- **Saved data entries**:
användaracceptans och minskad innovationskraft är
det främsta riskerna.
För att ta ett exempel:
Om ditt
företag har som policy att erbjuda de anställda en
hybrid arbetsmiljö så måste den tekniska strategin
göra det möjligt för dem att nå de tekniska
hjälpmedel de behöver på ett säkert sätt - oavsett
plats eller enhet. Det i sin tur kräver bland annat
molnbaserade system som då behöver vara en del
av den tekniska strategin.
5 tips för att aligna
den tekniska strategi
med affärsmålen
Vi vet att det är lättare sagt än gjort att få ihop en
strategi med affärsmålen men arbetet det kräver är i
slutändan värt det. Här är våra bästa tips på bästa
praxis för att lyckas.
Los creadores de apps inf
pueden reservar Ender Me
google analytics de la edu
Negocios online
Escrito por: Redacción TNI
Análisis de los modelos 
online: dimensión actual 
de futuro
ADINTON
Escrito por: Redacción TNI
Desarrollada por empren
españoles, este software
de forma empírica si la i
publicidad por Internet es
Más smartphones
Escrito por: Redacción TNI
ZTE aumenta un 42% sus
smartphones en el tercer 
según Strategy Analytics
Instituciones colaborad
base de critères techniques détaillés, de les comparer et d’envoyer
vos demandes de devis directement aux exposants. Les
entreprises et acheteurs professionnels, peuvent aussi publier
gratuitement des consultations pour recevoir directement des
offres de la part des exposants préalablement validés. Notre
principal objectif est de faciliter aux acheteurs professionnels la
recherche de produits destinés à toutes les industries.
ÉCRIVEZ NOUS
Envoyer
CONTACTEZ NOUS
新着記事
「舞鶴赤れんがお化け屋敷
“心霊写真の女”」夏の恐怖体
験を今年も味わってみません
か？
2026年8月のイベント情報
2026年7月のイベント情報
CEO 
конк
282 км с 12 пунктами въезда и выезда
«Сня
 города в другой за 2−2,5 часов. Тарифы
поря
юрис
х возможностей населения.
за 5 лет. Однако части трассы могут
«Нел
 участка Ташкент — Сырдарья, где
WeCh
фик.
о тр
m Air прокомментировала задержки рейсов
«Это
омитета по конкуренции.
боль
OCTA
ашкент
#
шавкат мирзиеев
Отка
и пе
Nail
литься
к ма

- **YOUR ASSIGNMENT**:
In the entries above, which lines hold the word "professionnels"? Copy them out.

- **REPLY TO THE TASK**:
entreprises et acheteurs professionnels, peuvent aussi publier
principal objectif est de faciliter aux acheteurs professionnels la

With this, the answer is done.